Sure, maybe you might catch the low inventory 10% sale on the old model, but I can guarantee you that the next iteration will be aggressively pricing itself higher.
If you think your next iPhone will be cheaper than the last, then please give me a call, I would love to debate.
Let me just lay down this one caveat by saying even if inflation falls to 5-7% and the administration calls it deflation or what-not, the aggregate inflation over the past few years will be felt at the individual level, but at the algorithmic stock market trading level, 5-7% is better than 9.1% meaning the stock market will slingshot higher.
Remember that trading is controlled by the algos, it’s around 87% of trading in 2022.

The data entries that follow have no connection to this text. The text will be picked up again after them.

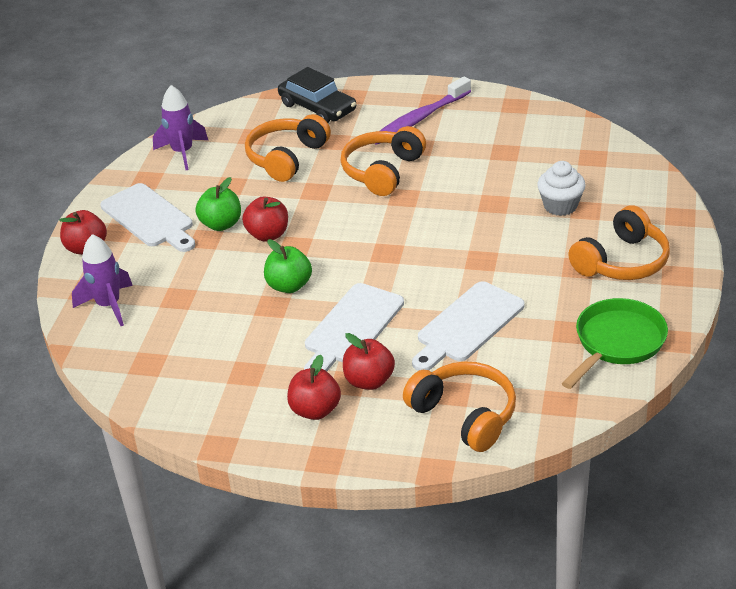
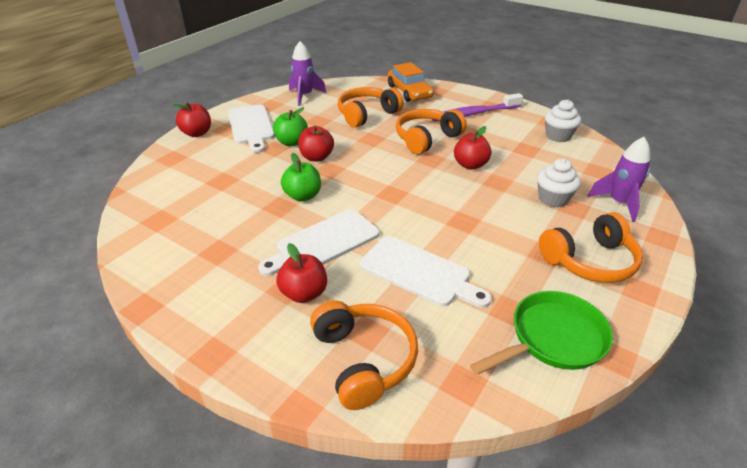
camera: 20 degrees right, 0 degrees up
(108, 305) = (174, 172): purple rocket -> purple rocket (618, 203)
(315, 410) = (241, 303): red apple -> red apple (470, 165)
(317, 107) = (409, 92): black car -> orange car
(467, 325) = (419, 272): white cutting board -> white cutting board turned 120 degrees counterclockwise
(532, 123) = (558, 136): none -> white cupcake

Pulsating price increases are on the menu at EV bellwether Tesla (TSLA) and my best friend Elon Musk’s company.
Elon announced just over the weekend that the price of Tesla’s Full Self-Driving system (FSD) will increase by $3,000 next month, the second time it has risen in price this year.

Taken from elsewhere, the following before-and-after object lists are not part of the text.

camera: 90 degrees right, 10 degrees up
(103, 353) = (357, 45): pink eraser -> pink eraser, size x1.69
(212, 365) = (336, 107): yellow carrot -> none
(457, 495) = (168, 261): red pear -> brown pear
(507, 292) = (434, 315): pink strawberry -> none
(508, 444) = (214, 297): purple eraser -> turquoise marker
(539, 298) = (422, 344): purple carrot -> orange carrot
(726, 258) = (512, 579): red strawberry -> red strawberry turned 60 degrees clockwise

I can almost guarantee you there will be a 3rd increase by Christmas and 4th increase early in 2023.
That’s just the word out there on the streets.
Tesla began rolling out its FSD Beta software update release version 10.69. Consumers will see the price rise as of Sept. 5.
Every new Tesla vehicle comes with a driver assistance package called Autopilot, which the company says aims to reduce the driver’s overall workload.
That package contains features such as “Traffic-Aware Cruise Control” through which Tesla vehicles can automatically detect stop signs and traffic lights and automatically slow the vehicle down, as well as “Autosteer.”
These rely on eight external cameras fitted in the vehicle along with “powerful vision processing,” sensors, and various software to ensure the vehicle remains within a clearly marked lane and at the same speed as surrounding traffic.
Currently, Tesla’s FSD software costs $12,000 or consumers can purchase a subscription of $199 per month.
Since Tesla’s FSD system began rolling out in 2019 at a price of $5,000, Musk has regularly increased the price. In 2020 it jumped to $10,000 and in September 2021, it rose again to $12,000.
The strategic gambit sees no end.
Very much like the price of a dozen eggs at the grocery store, prices aren’t going down anytime soon.
Any short price reduction is met with a huge price increase in the future.
Technology is feeling many of the same headwinds such as supply chain headwinds, wage spirals for tech developers, stock compensation not logically based on lower stock prices, diminishing returns of technology, cash crunch on balance sheet, and explosive interest rates.
What does this all mean?
Technology, again like current Manhattan rental prices, becomes a luxury.
Your monthly broadband price will become more expensive upon signing the next contract.
Your iPhone and MacBook will get more expensive by the tune of 30%.
Your streaming subscriptions will become more expensive like Disney Plus and Hulu’s $4 per month price hike.
US tech companies producing these must-have items will pass 100% of cost increases to the end consumers knowing the end user cannot progress career and life without critical technologies.
Tech has checkmated us and more importantly, they bask in their strategic position.
Long-term they will still be very successful with much higher stock prices even if Google’s ad revenue tanks in the upcoming recession.
Tech will come back because it always does, and the US economy will not be in a never-ending recession once rates go back to 0.
Naturally, if this scenario plays out, only the Goliaths prosper, and everybody gets wiped out which is why we are seeing tech start-ups going to hell in a handbasket.
When observing the cream of the crop venture capitalist Marc Andreesen deliver $350 million to fantasist Adam Neumann to become a property manager, it’s clear that there are not enough good ideas in tech now and that interest rates are still way too low.